「扉が開く」
薄闇の中、底深い男の声が響く。
「あらゆる時間、あらゆる次元、あらゆる時代を貫く、大いなる力の扉が開く」
椅子に腰掛ける足元には、影が身をゆだねていた。
長い髪がスルスルと床の上で動く。
影はまるで従順な僕のように、静かに男に寄り添っていた。
「刻は、近い」
闇の中で姿は二つしかないのに、多くの気配がうごめいていた。
それは怨嗟、呪詛、慟哭、狂乱―――あらゆる負の感情が彼らを取り巻いている。
「来るべき日のため、準備をしなくてはならぬ」
「はい」
「首尾は如何様か」
「ぬかりなく、護手は堕ち、器は後僅かで砕けます」
フフ、と声が笑った。
「人の心の、何と脆き事よ、何と浅はかなことよ」
愚かしきは、人也。
脆弱にして限りある、生という名の檻に捕らわれた哀れな存在。
「統治し、救ってやる神が必要であろう」
神は我だ。
男は言う。
「我は、人の世を救いたまう、神なるぞ―――」
蓬莱寺はベッドサイドの簡易椅子に腰掛けたまま、もう随分微動だにせず光の顔を見つめ続けていた。
あれからすでに三日。
美里は文化祭の後処理をしなくてはならず、如月も用があるとかで店に戻ってしまった。
村雨は、誰かに呼び出されたとかで、やはりここにはいなかった。
白壁に囲まれた個人病室の清潔なベッドの中で、光は昏々と眠り続けている。
時折体のあちこちが淡く金色の光を帯びるので、恐ろしくて両手で押さえると、輝きはすうと静まるように消えていった。
朋恵も千葉の邸宅に一度戻ったらしい。
二人きり、脈拍を測るためだけに取り付けられた計器の音がやけに耳に障るようだ。
「光」
そっと手で触れる。
滑らかな感触は彼のもの。けれど、体温は殆ど感じられない。
まるで氷の彫像が眠っているようだった。
恐ろしくて叫びだしてしまいそうになるのを必死に堪えながら、シーツの端から差し込んだ指先を光のものと絡め合わせる。

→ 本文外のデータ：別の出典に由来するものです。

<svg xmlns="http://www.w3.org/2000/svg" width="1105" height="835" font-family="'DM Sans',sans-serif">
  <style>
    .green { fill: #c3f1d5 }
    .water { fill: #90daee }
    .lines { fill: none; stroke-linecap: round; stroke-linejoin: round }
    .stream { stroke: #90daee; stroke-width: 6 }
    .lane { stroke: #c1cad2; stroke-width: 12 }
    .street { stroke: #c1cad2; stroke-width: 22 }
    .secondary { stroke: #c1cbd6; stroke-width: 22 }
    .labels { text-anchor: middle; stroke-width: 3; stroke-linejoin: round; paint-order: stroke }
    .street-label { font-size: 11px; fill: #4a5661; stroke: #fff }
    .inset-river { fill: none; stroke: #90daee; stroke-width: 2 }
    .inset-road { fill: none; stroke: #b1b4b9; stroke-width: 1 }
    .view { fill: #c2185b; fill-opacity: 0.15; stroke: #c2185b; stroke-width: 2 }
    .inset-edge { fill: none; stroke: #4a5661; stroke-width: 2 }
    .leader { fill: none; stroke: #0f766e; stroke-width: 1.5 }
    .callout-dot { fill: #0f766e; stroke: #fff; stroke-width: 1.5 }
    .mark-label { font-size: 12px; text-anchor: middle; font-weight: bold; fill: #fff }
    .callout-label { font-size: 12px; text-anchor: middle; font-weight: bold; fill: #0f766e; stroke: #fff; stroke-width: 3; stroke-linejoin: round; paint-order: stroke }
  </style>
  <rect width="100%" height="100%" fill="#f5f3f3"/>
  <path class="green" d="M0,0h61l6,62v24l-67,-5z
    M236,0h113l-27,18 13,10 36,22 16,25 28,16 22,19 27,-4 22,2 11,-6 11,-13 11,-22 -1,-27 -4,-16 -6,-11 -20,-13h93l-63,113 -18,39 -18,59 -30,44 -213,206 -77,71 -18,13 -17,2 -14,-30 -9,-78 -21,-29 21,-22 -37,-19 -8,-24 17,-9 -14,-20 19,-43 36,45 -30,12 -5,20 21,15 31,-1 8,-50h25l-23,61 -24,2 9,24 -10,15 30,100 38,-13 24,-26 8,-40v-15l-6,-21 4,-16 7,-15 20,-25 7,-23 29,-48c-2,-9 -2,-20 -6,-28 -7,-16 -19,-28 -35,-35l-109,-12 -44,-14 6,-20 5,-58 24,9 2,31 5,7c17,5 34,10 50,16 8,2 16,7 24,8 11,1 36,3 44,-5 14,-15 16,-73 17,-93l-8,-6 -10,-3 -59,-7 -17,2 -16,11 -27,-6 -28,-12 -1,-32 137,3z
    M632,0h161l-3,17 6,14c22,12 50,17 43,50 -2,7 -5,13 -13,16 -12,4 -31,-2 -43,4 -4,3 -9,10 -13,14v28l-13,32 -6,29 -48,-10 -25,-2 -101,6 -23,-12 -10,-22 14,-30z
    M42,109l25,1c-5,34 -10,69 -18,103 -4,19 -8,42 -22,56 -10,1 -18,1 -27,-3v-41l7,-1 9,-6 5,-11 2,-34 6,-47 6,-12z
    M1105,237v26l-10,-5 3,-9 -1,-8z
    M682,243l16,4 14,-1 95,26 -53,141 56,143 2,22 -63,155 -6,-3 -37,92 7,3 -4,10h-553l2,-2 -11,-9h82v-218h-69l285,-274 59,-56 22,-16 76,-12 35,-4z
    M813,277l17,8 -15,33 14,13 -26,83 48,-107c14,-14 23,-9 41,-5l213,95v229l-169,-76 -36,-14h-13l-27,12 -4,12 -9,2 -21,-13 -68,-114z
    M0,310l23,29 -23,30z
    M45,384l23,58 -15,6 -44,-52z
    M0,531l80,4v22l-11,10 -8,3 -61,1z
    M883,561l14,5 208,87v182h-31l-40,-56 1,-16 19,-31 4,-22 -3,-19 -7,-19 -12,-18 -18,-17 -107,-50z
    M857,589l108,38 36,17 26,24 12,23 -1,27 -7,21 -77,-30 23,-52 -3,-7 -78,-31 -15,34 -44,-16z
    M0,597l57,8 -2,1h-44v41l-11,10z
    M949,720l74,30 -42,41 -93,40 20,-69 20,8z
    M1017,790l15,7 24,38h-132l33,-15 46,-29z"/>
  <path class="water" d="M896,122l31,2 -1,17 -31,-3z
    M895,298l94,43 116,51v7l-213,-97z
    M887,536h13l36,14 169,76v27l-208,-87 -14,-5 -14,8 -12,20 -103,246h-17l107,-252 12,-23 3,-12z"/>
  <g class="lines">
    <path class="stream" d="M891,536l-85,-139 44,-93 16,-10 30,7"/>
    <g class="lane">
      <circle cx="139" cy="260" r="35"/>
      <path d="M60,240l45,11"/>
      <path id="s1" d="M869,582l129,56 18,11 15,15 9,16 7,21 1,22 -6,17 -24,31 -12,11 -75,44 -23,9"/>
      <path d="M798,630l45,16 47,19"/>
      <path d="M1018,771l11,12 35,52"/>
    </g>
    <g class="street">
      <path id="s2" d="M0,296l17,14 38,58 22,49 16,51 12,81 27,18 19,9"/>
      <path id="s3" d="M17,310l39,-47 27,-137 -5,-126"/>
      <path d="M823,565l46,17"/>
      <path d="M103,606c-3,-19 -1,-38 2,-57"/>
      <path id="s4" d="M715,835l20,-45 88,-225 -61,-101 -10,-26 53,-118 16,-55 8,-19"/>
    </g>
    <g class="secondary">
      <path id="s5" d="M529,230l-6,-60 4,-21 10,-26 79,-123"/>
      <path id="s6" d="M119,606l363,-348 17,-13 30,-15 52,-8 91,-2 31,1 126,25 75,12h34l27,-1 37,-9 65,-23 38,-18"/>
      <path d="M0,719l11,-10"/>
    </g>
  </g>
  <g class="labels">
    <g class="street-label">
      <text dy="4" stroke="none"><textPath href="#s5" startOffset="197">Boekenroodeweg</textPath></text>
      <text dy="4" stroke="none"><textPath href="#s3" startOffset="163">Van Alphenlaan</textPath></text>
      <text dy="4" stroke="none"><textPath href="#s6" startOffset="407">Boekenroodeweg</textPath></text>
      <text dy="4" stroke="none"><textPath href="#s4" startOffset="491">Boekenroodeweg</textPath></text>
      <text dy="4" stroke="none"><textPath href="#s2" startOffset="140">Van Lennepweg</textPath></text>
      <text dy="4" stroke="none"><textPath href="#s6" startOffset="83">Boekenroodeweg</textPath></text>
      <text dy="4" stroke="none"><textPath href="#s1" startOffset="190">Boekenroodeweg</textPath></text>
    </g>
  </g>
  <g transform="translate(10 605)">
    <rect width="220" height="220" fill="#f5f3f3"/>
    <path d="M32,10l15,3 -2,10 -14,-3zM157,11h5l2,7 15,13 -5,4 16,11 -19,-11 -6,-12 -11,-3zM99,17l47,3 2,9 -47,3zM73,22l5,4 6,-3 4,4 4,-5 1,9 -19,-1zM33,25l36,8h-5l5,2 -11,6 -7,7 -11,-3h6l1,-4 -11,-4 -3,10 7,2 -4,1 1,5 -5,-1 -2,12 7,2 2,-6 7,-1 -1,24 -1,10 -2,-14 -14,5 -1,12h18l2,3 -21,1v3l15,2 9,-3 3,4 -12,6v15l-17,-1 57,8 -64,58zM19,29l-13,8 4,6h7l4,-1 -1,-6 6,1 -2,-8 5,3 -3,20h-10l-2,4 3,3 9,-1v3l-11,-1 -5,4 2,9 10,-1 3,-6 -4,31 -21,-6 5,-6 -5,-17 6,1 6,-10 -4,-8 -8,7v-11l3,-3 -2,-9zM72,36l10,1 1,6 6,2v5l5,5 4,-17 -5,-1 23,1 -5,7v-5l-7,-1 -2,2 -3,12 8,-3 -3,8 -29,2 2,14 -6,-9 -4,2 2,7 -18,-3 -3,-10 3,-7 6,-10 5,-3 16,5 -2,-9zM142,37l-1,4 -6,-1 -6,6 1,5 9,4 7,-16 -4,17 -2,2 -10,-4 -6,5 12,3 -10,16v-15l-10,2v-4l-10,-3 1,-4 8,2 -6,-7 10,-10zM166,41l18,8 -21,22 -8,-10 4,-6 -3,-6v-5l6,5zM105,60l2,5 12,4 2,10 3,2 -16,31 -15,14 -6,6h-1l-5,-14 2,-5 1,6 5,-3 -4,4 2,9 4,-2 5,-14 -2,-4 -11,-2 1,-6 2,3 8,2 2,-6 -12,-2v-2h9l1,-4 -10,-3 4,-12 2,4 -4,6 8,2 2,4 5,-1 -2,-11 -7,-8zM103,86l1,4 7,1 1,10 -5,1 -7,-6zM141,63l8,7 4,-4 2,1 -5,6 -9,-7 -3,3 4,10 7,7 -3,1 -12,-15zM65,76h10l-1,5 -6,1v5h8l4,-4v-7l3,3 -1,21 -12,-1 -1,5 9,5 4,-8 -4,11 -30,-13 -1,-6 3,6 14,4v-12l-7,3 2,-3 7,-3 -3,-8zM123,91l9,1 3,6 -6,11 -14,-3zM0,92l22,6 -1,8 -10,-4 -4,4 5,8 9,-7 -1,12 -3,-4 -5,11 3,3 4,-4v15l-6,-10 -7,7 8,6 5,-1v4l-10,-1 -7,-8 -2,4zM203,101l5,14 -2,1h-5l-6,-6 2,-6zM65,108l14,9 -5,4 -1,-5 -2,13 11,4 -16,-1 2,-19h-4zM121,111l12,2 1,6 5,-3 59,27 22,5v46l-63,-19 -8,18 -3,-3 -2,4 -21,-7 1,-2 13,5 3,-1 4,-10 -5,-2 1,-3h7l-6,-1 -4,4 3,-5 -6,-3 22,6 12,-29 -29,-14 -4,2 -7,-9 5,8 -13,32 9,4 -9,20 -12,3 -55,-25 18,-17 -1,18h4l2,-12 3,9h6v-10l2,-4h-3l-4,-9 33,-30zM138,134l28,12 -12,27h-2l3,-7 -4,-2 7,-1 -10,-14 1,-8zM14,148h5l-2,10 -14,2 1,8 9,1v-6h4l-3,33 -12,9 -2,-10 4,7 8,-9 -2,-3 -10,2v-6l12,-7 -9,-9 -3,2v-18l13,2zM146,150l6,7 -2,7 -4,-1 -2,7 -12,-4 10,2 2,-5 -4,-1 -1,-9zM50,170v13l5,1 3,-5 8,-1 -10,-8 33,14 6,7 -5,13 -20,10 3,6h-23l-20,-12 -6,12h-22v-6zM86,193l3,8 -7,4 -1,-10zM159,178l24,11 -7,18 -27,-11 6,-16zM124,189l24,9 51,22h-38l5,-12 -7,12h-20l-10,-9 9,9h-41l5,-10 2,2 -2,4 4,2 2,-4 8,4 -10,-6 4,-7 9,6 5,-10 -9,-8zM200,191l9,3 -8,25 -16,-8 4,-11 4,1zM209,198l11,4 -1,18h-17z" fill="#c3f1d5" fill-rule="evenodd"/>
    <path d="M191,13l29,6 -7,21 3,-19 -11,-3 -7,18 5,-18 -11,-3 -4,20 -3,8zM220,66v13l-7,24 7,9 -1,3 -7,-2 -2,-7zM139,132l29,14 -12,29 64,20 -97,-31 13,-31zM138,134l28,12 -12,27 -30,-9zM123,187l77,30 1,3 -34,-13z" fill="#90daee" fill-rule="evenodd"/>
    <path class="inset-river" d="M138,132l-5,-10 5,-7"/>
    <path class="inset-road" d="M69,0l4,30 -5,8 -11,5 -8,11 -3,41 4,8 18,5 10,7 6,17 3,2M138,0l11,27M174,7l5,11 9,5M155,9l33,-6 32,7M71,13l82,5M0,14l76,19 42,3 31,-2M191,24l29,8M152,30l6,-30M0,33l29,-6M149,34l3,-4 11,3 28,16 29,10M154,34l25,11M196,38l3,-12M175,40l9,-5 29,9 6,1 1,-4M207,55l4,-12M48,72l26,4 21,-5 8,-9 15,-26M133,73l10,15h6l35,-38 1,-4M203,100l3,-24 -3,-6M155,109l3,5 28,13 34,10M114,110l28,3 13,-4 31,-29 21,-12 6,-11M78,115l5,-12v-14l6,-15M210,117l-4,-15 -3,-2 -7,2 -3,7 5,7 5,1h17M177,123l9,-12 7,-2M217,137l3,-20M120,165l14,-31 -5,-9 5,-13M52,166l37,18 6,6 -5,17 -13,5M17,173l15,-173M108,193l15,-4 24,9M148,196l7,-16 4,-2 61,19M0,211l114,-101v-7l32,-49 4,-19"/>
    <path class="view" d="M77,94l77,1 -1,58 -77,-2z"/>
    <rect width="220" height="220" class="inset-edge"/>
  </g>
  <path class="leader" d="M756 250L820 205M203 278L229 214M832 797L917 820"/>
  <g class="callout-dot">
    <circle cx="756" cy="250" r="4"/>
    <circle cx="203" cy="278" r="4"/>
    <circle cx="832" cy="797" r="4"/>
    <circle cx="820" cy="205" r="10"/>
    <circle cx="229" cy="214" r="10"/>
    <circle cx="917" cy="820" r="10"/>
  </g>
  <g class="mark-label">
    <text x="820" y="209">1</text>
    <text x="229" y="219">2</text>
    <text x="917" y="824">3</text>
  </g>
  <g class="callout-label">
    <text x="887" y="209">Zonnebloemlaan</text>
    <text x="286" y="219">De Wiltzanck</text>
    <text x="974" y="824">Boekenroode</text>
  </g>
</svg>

今更、何故俺でなかったのかと悔やむ気持ちも無いけれど、それでも彼の想いがまるで自分の事のように歯痒かった。
壬生は今頃何をしているのだろう。
こんな状態の光を見て、それでも尚、最後の封印を施そうとするのだろうか?
それを―――愛情と呼ぶ事は、できるのか。
「そんなの」
そんなもんじゃねえよ。
蓬莱寺は思う。
自分もまだ誰かを思うことや、思われることの本当の意味なんてよく分かっていない。
それでも壬生のしている事は絶対に違う。
愛情は空から降ってくる日の光みたいなもんだ。
綺麗で、暖かくて、際限なくて、ただ降り注ぐ。そこにあるもの全てを等しく照らしながら。
けれど、それも強すぎれば、大地を枯らすだろう。
激しすぎる愛情は何もかも焼き尽くしてしまう。
そうなれば、それはすでに「愛」ではなく、ただの暴力だろう。
今の壬生に愛は無い。
少なくとも俺にはそう見える。奴の中で渦巻いているのは、ただの嫉妬と独占欲だけだ。
「そんな野郎に、お前をやるわけにはいかねえ―――絶対に」
それが光の望みだとしても。
「お前が願うように、俺たちも願ってるんだ、お前を守る事を」
それが蓬莱寺の中に生まれた約束だった。
守人も、剣も、こいつの想いだってどうでもいい。
光が壬生への気持ちを貫こうとするなら、俺達が願いを貫いてはいけない道理は無い。
「俺は、お前を、守るからな」
改めて口に出して呟いて、決意がより一層強まるようだった。
僅かな電子音以外何も聞こえない部屋で、蓬莱寺はいつまでも光を見詰めていた。